BRIEF 1:
Transcribe the passage on participatory drought-monitoring research from "The coding of" to "in the future.".

EXCERPTED TEXT:
# # # #

The needs assessments relied on participatory research methods. It is important to characterize how the participatory component shaped development of the monitoring tools that will support public policy implementation. Using Rowe and Frewer’s (2005) typologies, the participatory engagement primarily reflects consultation types 2 (surveys) and 4 (interviews) as well as participation type 1 through workshops. Information flow was often unidirectional from the public to agency officials (with the researchers being intermediaries), but in all countries, particularly in the workshops, there was bidirectional information exchange and influence. Overall, the participatory engagement mechanisms included
semicontrolled participant selection (via relationship networks);
face-to-face, active elicitation, and facilitation of open-ended dialogue;
limited and set response modes from surveys;
facilitated, unstructured information aggregation through researchers reading back summarized responses for approval or clarification and also workshop feedback; and
structured aggregation through the data coding process.
The coding of the interview data produced hierarchies of drought monitoring and management needs that were presented at the workshops, and that structure focused officials’ attention on the specific issues participants raised. In addition, the hierarchical data provided core problem statements, stemming from Fig. 4, that development and implementation of early warning systems, including the CDI, could address. Interview findings thus structured the framing of workshops and surveys, which provided agencies and CSOs the space to deliberate on how to address the identified needs by focusing on the CDI development path and discussing its incorporation in drought management mechanisms in the future.

# # # #

BRIEF 2:
Rewrite all of the records below, changing "Acceptance criteria" to "Requirements" and keeping every other character unchanged. Omit the pictures from your answer.

# # # #

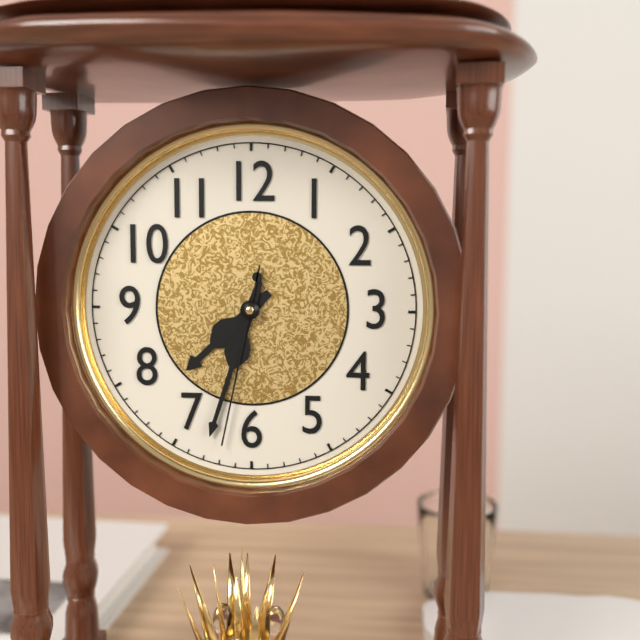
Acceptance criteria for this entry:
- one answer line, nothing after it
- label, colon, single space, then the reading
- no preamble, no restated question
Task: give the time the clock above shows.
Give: 7:33:32
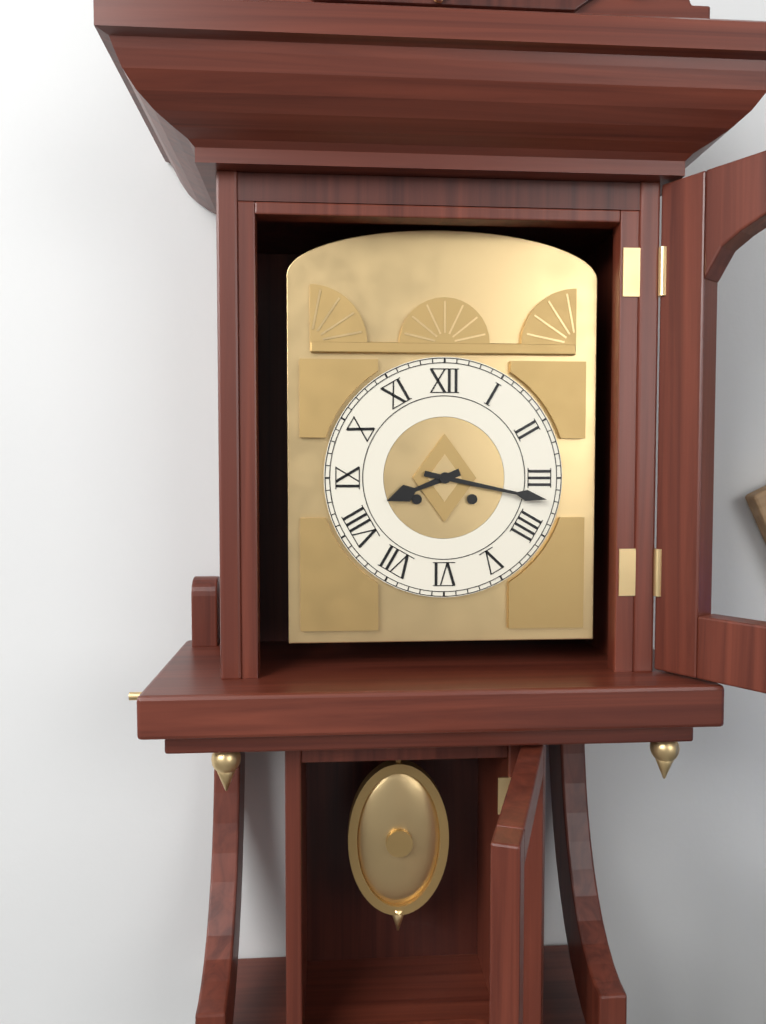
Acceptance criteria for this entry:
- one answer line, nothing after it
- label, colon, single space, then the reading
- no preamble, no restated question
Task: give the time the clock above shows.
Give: 8:17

# # # #

EXERCISE ANSWER 1:
The coding of the interview data produced hierarchies of drought monitoring and management needs that were presented at the workshops, and that structure focused officials’ attention on the specific issues participants raised. In addition, the hierarchical data provided core problem statements, stemming from Fig. 4, that development and implementation of early warning systems, including the CDI, could address. Interview findings thus structured the framing of workshops and surveys, which provided agencies and CSOs the space to deliberate on how to address the identified needs by focusing on the CDI development path and discussing its incorporation in drought management mechanisms in the future.

EXERCISE ANSWER 2:
Requirements for this entry:
- one answer line, nothing after it
- label, colon, single space, then the reading
- no preamble, no restated question
Task: give the time the clock above shows.
Give: 7:33:32
Requirements for this entry:
- one answer line, nothing after it
- label, colon, single space, then the reading
- no preamble, no restated question
Task: give the time the clock above shows.
Give: 8:17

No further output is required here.